● **Your assignment**: Output the entries that follow character for character. Leave every image out.

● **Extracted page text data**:
● ● ● ● ● ● ●

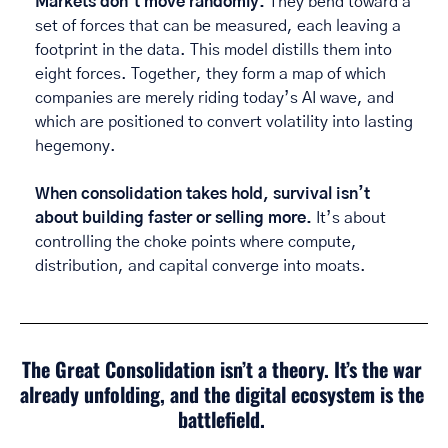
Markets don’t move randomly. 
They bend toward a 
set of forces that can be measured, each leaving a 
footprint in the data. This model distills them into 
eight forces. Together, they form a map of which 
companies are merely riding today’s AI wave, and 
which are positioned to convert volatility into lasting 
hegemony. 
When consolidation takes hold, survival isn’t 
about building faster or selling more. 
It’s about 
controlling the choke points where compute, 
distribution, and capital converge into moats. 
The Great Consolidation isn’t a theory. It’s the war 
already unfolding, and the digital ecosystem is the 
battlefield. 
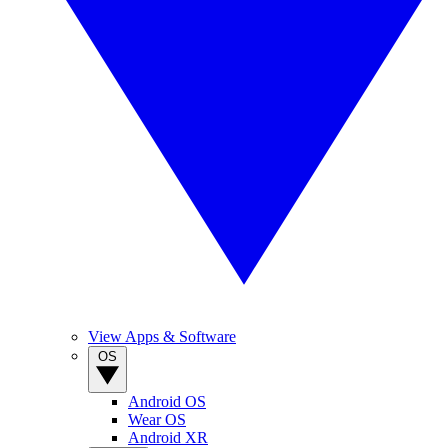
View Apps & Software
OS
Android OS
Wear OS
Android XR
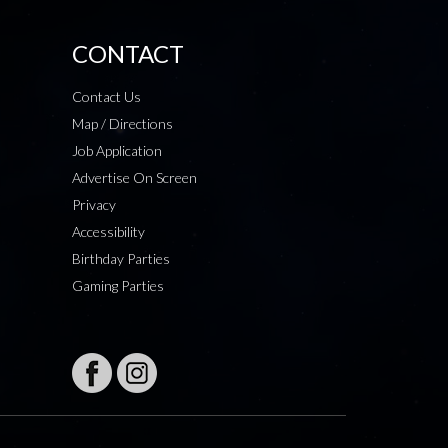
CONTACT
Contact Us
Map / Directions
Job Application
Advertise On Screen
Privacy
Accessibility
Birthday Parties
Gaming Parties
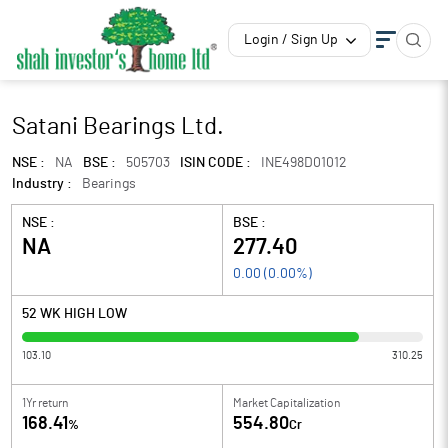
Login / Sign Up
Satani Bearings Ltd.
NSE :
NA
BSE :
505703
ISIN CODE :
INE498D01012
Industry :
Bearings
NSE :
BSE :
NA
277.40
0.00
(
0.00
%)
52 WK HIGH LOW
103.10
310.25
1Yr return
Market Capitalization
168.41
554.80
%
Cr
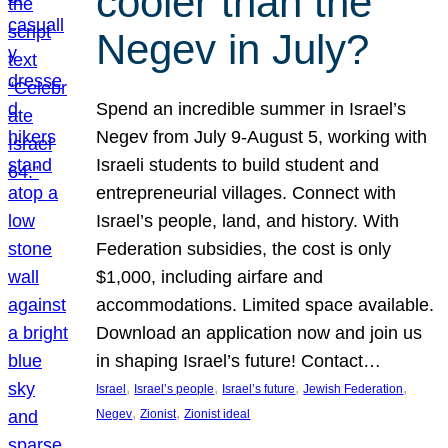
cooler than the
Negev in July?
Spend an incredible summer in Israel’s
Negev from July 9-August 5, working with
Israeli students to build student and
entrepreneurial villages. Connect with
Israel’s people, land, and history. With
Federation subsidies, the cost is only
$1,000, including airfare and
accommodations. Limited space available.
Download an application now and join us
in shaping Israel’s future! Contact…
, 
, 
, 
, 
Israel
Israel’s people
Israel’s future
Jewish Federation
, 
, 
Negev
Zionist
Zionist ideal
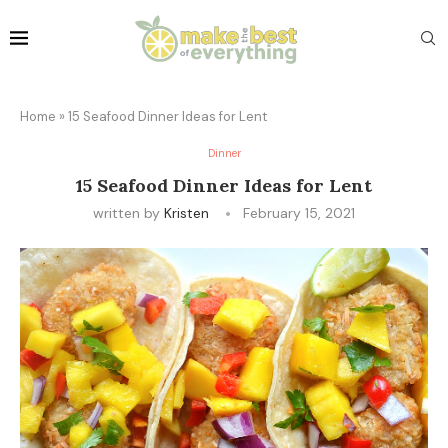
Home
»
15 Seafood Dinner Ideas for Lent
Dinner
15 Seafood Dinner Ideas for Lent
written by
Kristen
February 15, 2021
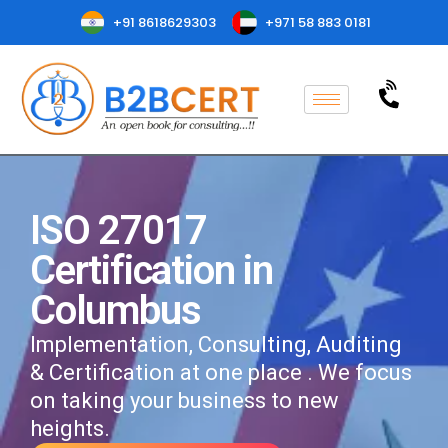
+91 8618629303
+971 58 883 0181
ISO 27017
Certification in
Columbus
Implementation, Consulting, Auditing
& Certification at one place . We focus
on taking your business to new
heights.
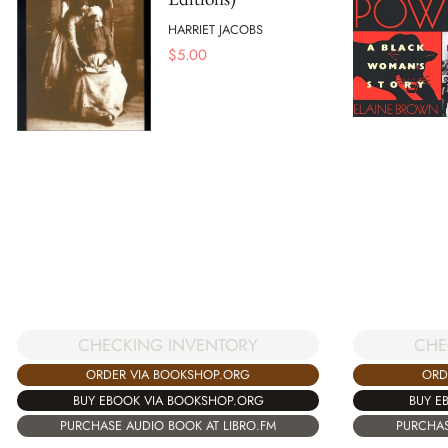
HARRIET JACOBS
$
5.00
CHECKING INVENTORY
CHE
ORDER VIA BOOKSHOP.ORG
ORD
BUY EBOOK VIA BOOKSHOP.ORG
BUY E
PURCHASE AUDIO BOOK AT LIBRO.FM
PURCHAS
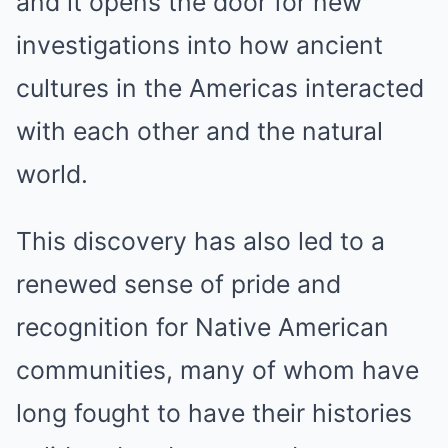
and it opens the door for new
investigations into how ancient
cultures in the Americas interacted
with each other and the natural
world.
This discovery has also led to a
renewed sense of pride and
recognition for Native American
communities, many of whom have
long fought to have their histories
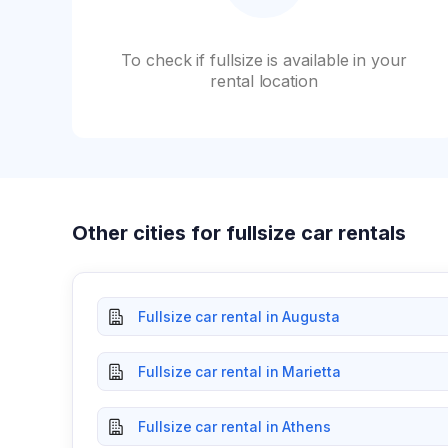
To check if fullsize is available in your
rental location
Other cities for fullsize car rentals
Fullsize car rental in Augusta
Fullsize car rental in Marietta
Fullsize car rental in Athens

● ● ● ● ● ● ●

● **Worked solution**:
Markets don’t move randomly. 
They bend toward a 
set of forces that can be measured, each leaving a 
footprint in the data. This model distills them into 
eight forces. Together, they form a map of which 
companies are merely riding today’s AI wave, and 
which are positioned to convert volatility into lasting 
hegemony. 
When consolidation takes hold, survival isn’t 
about building faster or selling more. 
It’s about 
controlling the choke points where compute, 
distribution, and capital converge into moats. 
The Great Consolidation isn’t a theory. It’s the war 
already unfolding, and the digital ecosystem is the 
battlefield. 
View Apps & Software
OS
Android OS
Wear OS
Android XR
CONTACT
Contact Us
Map / Directions
Job Application
Advertise On Screen
Privacy
Accessibility
Birthday Parties
Gaming Parties
Login / Sign Up
Satani Bearings Ltd.
NSE :
NA
BSE :
505703
ISIN CODE :
INE498D01012
Industry :
Bearings
NSE :
BSE :
NA
277.40
0.00
(
0.00
%)
52 WK HIGH LOW
103.10
310.25
1Yr return
Market Capitalization
168.41
554.80
%
Cr
cooler than the
Negev in July?
Spend an incredible summer in Israel’s
Negev from July 9-August 5, working with
Israeli students to build student and
entrepreneurial villages. Connect with
Israel’s people, land, and history. With
Federation subsidies, the cost is only
$1,000, including airfare and
accommodations. Limited space available.
Download an application now and join us
in shaping Israel’s future! Contact…
, 
, 
, 
, 
Israel
Israel’s people
Israel’s future
Jewish Federation
, 
, 
Negev
Zionist
Zionist ideal
Home
»
15 Seafood Dinner Ideas for Lent
Dinner
15 Seafood Dinner Ideas for Lent
written by
Kristen
February 15, 2021
+91 8618629303
+971 58 883 0181
ISO 27017
Certification in
Columbus
Implementation, Consulting, Auditing
& Certification at one place . We focus
on taking your business to new
heights.
HARRIET JACOBS
$
5.00
CHECKING INVENTORY
CHE
ORDER VIA BOOKSHOP.ORG
ORD
BUY EBOOK VIA BOOKSHOP.ORG
BUY E
PURCHASE AUDIO BOOK AT LIBRO.FM
PURCHAS
and it opens the door for new
investigations into how ancient
cultures in the Americas interacted
with each other and the natural
world.
This discovery has also led to a
renewed sense of pride and
recognition for Native American
communities, many of whom have
long fought to have their histories
To check if fullsize is available in your
rental location
Other cities for fullsize car rentals
Fullsize car rental in Augusta
Fullsize car rental in Marietta
Fullsize car rental in Athens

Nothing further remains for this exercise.